In the 80s, this district used to be a shopping district, but it left more than twenty years abandoned due to the change in city transportation, the road became a one-way system and difficult to access. For that reason, the architect intended to design the hotel that would become the connector between its past and its future, preserve its own story during the 80s and bring it back to life.
With this idea, the building has been renovated in the way that the structure and some of the shared wall has been kept representing its past period, including the more than 60 years old banyan tree in the site area which later became the inspiration for the design and the name of the hotel.

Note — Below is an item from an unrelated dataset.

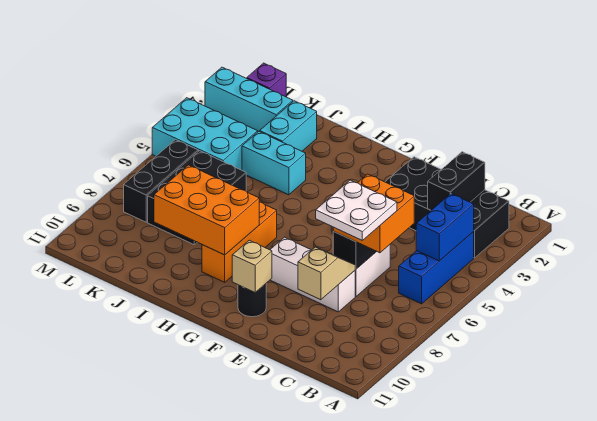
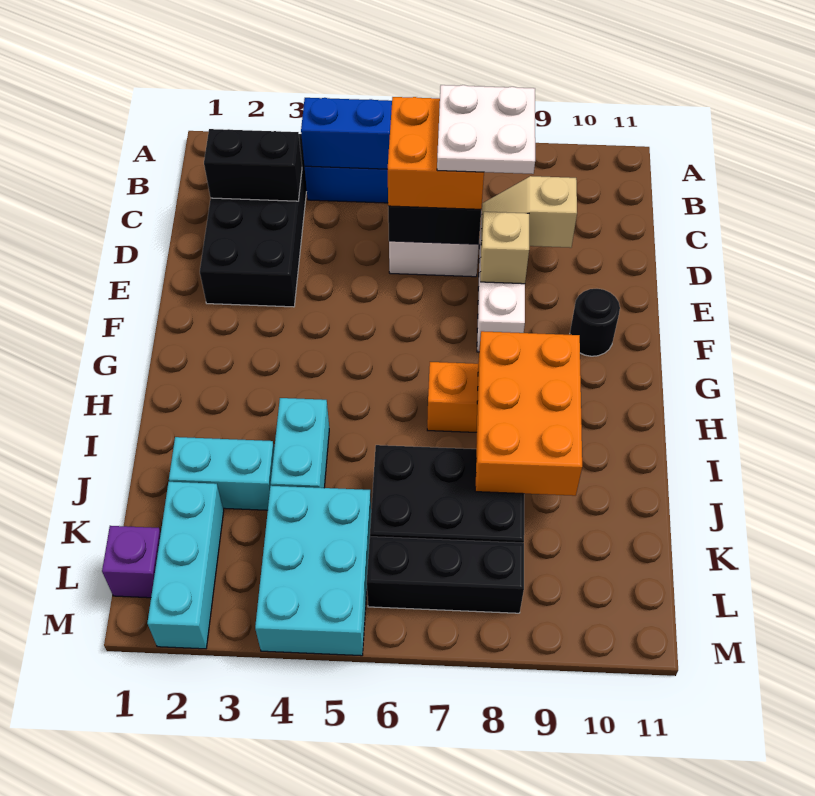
tan 1x1 brick [232,240,272,292] -> tan 1x1 brick moved to [480,212,529,284]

The name Bonsai doesn’t mean the Japanese way of planting, but it comes from ‘Bon’ which means above, and “Sai” which means banyan tree; therefore, it’s combined to be living on the banyan tree.
From the exterior, the tilted copper facade has been used to give privacy to the room and block the dust and noise from the main road while the direct sunlight will be blocked and reflected into the hotel’s unit by the back of the facade. Copper is used to express the idea of time and aging. Once time passes, the copper elements of the building will be corroded, especially the facade, to represent that the building is changing together with the growing banyan tree. The hotel has 4 stories. On the first floor, there is a lobby with a mezzanine area and duplex units; on the second floor and above are the hotel’s units. The stair has been redesigned from the typical commercial building hidden stair into the exposed atrium stair which is like the trunk of the tree while the variety of the hotel’s unit is like the unpredictable root and branch of the tree.
Apart from copper, the 80’s style materials such as terrazzo tiles, small rectangular tiles same as the existing building, and neon pink color paint have been used to represent the golden age of this building in the past before it was abandoned. Inside the hotel’s unit, the view of the remaining shared wall is like an artistic picture framed by a white window frame for the user to see the trail of the building’s past. The variation of room layout has been designed to fit in limited existing structure conditions such as a unit with a rising floor for the sanitary system to be hidden underneath while the step can also be used as the seat and define the bedroom area.